Source document =>
###

Energy-Based Transformers

Setup

Make sure a conda env is being used. You can create it by doing conda create -n pytorch_2.4 python=3.12 and then pip install -r requirements.txt
- There is also gh200_requirements.txt and loose_requirements.txt which are requirements.txt for GH200s and without nvidia, pytorch, and triton packages respectively. These were helpful for setup on Nvidia's new GH200's.
- You can also create a conda environment using the environment.yml
Set the HF_HOME env variable so that your data/models cache to a desired directory (e.g. for me this is /[path_to_work_dir]/.cache)
- Possibly set the HF_TOKEN env variable (may not need it)
Login to wandb (basically just pip install wandb (if you didn't install requirements yet) and wandb login inside of that environment.)
For the video (VID) dataset setup please see the README at /data/vid/ for dataset installation and FFPROBE installation; similarly for VID inference setup please see the README at /inference/vid/

Running Code

Start by running a job script. There are two ways to do this:
- Running a bash script directly (recommended for interactive session or debugging) bash job_scripts/nlp/pretrain/ebt_s1.sh
- Running a bash script using slurm executor (recommended on HPC) bash slurm_executor.sh reference_a100 job_scripts/nlp/pretrain/ebt_s1.sh
  - This method has a mandatory param (in this case reference_a100) which tells slurm_executor.sh how to build the slurm script. The available params are currently "reference_a100" (for your reference :). You could also just add a slurm header to these bash scripts and execute scripts using sbatch as is more standard, but this slurm_executor.sh is super helpful for keeping code modular
    - To add a HPC config type for slurm_executor.sh please see the reference script job_scripts/slurm_headers/reference_a100.slurm and add the script name to slurm_executor.sh
    - If you need to override the default config in these scripts you can add the corresponding line in the .sh script and it will use the most recent value
- The key params in these job scripts are, aside from the many hparams and gpus/cpus, the RUN_NAME, MODEL_NAME, and MODEL_SIZE. Make sure to ctrl d (edit 3 things at once) when changing these to change the log names as well in addition to the RUN_NAME. The model name and size are both parsed from this so make sure to set them (with a hyphen) correctly! The model size magically automatically sets the numbers of layers, attention heads, embed dim, etc. :)

###

Data segment =>
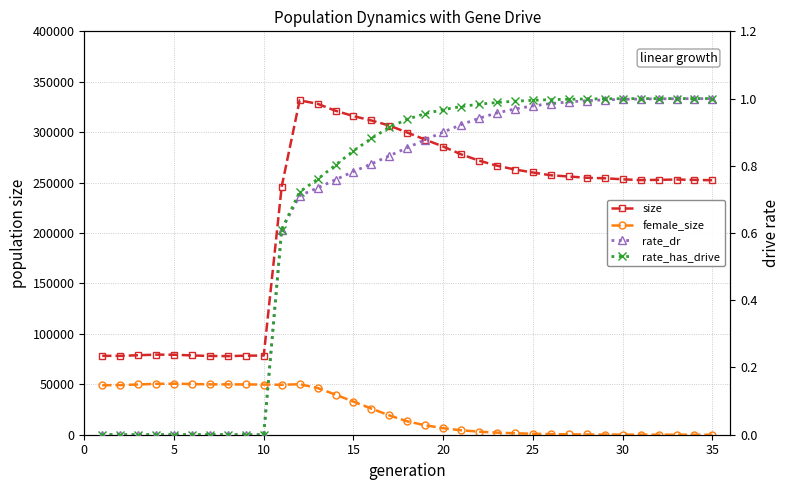

Does the chart display data point markers on the line(s)?

Yes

###

List of tasks =>
(a) Translate this sentence from the Energy-Based Transformers guide into Spanish: "Start by running a job script."
(b) Answer these questions from the Energy-Based Transformers guide, one per line:
(i) Which Python version does the conda create command specify?
(ii) Which environment variable makes data and models cache to a desired directory?
(iii) Which way of running a job script is recommended on HPC?
(c) Reproduce the Energy-Based Transformers guide from "Energy-Based Transformers" up to and including "of that environment.)".
The lines play no part in this work.

List of answers =>
(a) Comience ejecutando un script de trabajo.

(b)
(i) Python 3.12
(ii) HF_HOME
(iii) Running a bash script using the slurm executor (slurm_executor.sh)

(c)
Energy-Based Transformers

Setup

Make sure a conda env is being used. You can create it by doing conda create -n pytorch_2.4 python=3.12 and then pip install -r requirements.txt
- There is also gh200_requirements.txt and loose_requirements.txt which are requirements.txt for GH200s and without nvidia, pytorch, and triton packages respectively. These were helpful for setup on Nvidia's new GH200's.
- You can also create a conda environment using the environment.yml
Set the HF_HOME env variable so that your data/models cache to a desired directory (e.g. for me this is /[path_to_work_dir]/.cache)
- Possibly set the HF_TOKEN env variable (may not need it)
Login to wandb (basically just pip install wandb (if you didn't install requirements yet) and wandb login inside of that environment.)